Determine how many lines of the material below contain the string "view", matching case exactly. Reply with the number alone.
---*---
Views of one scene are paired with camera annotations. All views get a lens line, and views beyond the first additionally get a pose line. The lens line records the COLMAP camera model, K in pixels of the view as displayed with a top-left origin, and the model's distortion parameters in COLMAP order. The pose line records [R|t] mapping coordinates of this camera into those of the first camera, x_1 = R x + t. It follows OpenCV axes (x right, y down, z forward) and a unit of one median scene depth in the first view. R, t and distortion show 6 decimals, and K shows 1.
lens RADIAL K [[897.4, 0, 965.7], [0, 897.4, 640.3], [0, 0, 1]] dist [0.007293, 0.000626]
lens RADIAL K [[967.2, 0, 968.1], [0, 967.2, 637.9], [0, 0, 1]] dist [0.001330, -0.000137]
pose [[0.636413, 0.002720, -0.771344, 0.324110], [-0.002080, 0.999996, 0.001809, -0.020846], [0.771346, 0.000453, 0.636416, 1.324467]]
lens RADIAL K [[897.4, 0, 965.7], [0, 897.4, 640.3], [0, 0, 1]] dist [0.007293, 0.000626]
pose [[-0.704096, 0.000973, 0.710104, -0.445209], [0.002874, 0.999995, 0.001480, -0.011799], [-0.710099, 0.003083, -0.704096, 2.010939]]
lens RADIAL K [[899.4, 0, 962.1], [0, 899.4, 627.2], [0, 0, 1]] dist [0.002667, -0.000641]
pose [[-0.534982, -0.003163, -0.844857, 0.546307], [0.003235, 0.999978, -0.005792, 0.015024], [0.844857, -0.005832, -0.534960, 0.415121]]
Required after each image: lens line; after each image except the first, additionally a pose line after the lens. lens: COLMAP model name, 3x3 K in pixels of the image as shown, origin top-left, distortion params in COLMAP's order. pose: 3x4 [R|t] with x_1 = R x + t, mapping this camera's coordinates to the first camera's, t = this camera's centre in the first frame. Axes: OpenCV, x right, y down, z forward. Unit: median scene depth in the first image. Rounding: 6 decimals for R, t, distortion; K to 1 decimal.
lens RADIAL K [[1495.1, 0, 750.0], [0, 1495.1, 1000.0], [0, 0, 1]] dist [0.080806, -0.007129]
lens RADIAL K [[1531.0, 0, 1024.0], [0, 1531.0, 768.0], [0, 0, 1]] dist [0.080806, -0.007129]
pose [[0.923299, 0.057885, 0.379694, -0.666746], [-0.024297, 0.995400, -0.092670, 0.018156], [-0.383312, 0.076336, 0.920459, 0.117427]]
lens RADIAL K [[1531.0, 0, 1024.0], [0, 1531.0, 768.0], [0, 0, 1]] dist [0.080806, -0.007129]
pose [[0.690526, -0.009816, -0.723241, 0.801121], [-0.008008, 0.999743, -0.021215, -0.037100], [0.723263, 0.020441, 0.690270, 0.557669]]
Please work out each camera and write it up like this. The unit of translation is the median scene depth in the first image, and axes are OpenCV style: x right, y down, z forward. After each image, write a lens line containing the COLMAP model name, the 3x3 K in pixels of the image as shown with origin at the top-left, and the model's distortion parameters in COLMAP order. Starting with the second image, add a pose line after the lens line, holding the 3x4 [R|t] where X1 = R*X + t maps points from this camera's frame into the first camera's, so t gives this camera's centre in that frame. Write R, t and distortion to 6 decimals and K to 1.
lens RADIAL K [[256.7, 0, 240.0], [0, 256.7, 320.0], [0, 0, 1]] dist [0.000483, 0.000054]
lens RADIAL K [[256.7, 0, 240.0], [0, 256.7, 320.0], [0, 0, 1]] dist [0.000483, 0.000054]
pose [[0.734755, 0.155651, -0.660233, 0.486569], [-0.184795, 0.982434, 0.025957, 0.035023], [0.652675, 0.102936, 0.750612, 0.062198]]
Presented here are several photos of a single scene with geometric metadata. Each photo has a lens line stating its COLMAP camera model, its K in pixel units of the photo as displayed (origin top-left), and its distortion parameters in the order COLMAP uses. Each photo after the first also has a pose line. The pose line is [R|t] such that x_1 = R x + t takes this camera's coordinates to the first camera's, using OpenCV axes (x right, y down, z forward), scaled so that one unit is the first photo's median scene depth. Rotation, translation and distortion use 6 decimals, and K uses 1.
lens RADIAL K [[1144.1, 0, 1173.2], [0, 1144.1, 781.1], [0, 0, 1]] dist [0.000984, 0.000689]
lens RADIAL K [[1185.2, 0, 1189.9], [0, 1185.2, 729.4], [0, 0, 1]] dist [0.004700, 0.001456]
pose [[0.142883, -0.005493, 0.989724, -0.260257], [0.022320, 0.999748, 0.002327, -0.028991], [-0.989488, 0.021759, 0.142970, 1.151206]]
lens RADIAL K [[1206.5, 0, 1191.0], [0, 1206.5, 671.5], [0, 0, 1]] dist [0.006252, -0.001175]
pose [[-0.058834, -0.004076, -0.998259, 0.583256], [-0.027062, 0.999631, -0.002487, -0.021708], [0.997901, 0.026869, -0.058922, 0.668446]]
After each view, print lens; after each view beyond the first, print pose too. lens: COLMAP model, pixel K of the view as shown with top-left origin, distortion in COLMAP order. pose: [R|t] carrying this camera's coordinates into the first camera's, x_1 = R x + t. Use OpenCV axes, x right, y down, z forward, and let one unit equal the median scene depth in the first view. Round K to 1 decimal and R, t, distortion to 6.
---*---
*Answer to this exercise*.
2